§ EXCERPT TO READ:
********

Sometimes I get the feeling that there is an unresolved tension between business architects (BA) and enterprise architects (EA). The various discussions regarding the scope of each role, the business-focus to IT-focus ratio for EA and BA, and other lines of demarcation between this architecture duo intrigue me.
Should we even care about the “enterprise” and “business” architecture labels? I say no. It is more important that architecture leaders, executives, and key organizational stakeholders align on the organizational areas managed by the architecture practice and the authority granted for each. Upon reaching this agreement, I think that enterprise architecture and business architecture become much closer to one in the same—both focused on the full breadth and depth of their organization. Business architects might start with business models and value chains, but they need to address the technology-enabled “how.” Conversely, enterprise architects could begin with application landscape diagrams and dependency matrices, then map up to strategic business roadmaps to deliver the desired business results.

********

§ SET OF TASKS:
**A.** In the architecture passage, where might business architects start?
**B.** Reproduce the architecture passage starting at "Sometimes I get" and ending at "duo intrigue me.".
The material after the architecture passage has no connection to it.

§ MATERIAL PROVIDED:
********

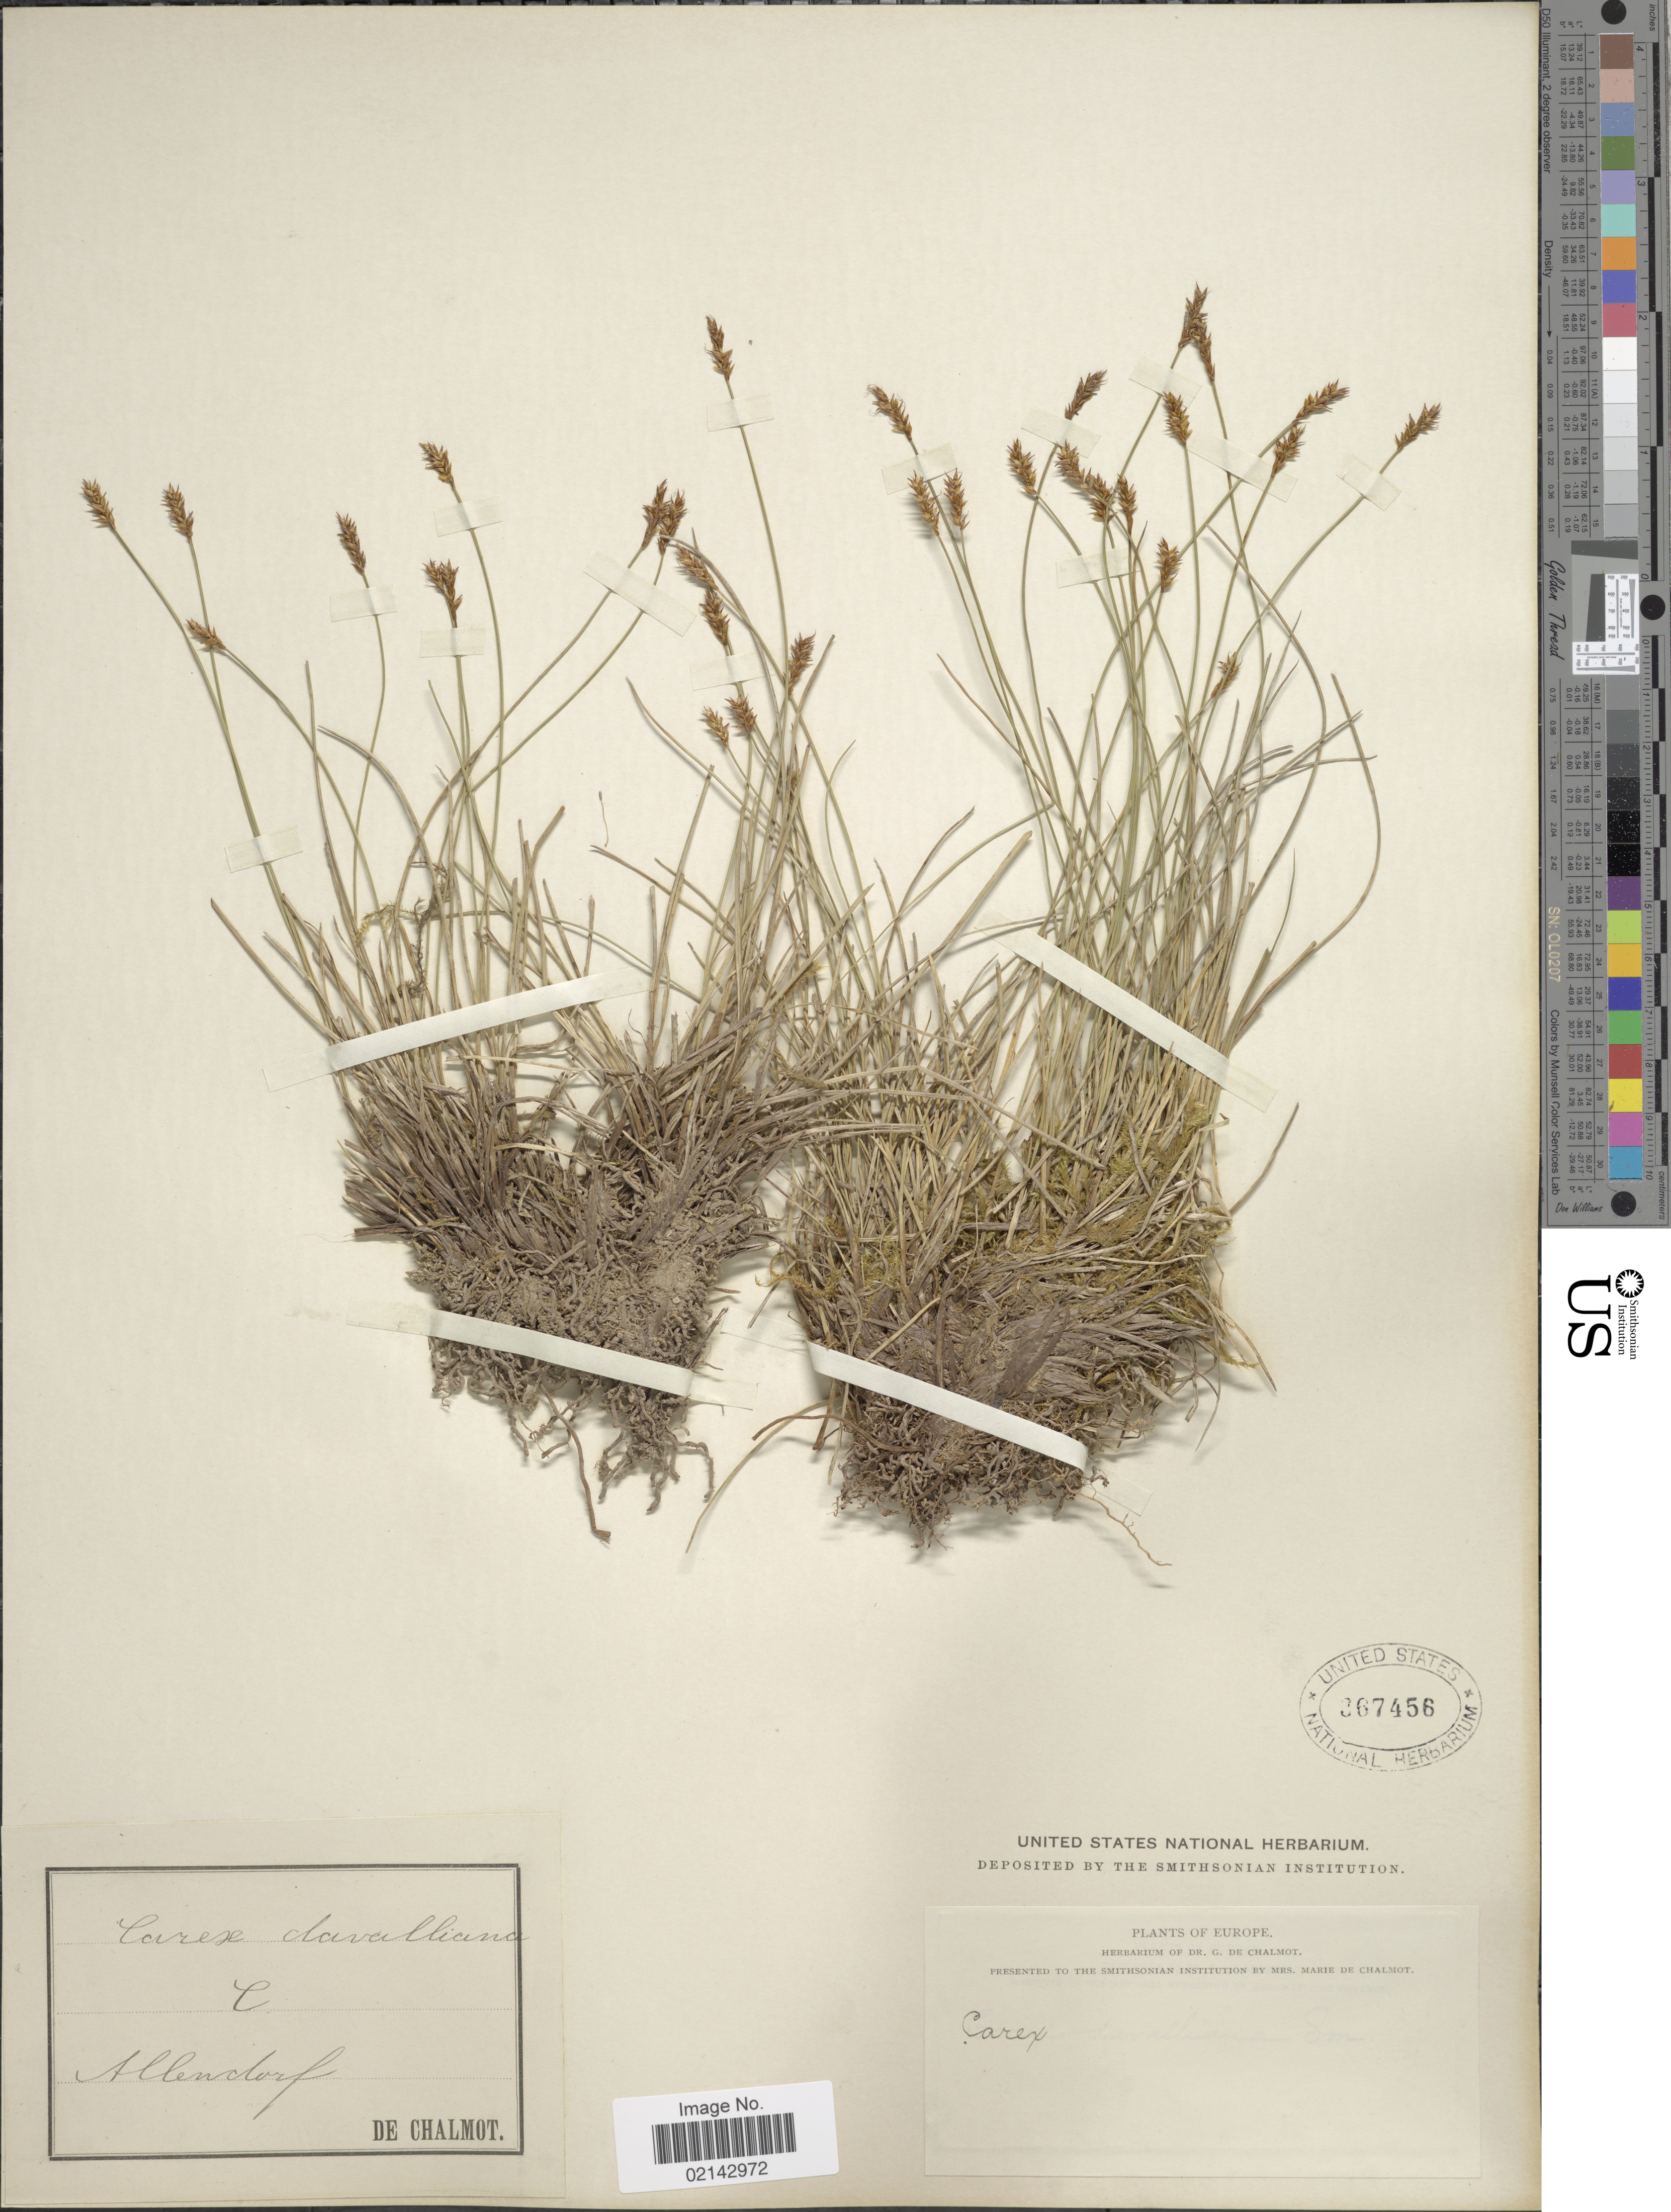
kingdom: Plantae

********

§ RESULTS BY TASK:
**A.** With business models and value chains.

**B.**
Sometimes I get the feeling that there is an unresolved tension between business architects (BA) and enterprise architects (EA). The various discussions regarding the scope of each role, the business-focus to IT-focus ratio for EA and BA, and other lines of demarcation between this architecture duo intrigue me.